Interlude.

Single-Session-Therapy

Sigh.  I saw this cartoon YEARS ago and it’s stuck with me ever since. It sums up my thoughts on how most therapy should work. Well, maybe not exactly, but close enough. I mean, I spent time in therapy – I went in with two stipulations. Number one, no drugs. I was self-medicating enough as it was, I didn’t want to throw any real mind altering substances into the mix. Number two, I wanted my therapy to be action oriented. I didn’t want to spend a lot of time rehashing the past. I know my past shapes who I am, but I didn’t want it to remain a crutch; an excuse for continuing to self-destruct. My therapist moved shortly after we got started and the person she referred me to thought I’d gotten to a point where group therapy would be good for me. And it was, sort of. But I found that the group wasn’t much into DOING anything about their circumstances, there was the usual talking and some rituals, but after a few sessions I realized the other women were content with the talking, which I suppose is a form of “doing”, much like my writing, now that I really think about it.  At the time, though, I was tired of talking, I wanted to feel fixed. I wanted to move beyond the shadow the bullying, my parent’s divorce, the date rape and all the rest of the crap that I’d felt was hanging over my head. I left the individual sessions with some tools in the tool box that I use to this day when I see that shadow looming on the horizon.
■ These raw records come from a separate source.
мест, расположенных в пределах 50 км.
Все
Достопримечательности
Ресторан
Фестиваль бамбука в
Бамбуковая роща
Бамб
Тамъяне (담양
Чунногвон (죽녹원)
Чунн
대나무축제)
But even more so than those tools, I would come back to this cartoon. It’s never as cut and dry as this. I wish it was, but that shadow…that shadow is a lot more solid than it looks.

I was under its veil most of last year. Didn’t realize it until late in the year. By then I’d already done some damage, gained weight, been self-medicating again to excess. I’d withdrawn into the darkness of the shadow. I’m working my way out now. It is these moments that I come to appreciate the darkness because without it, this light wouldn’t shine as bright.

If you’re in the darkness right now, hang on. Hang on as best you can. There is light, I promise.  There is light.

Taken from the deck of a cruise ship the year I turned 40.
Taken from the deck of a cruise ship the year I turned 40.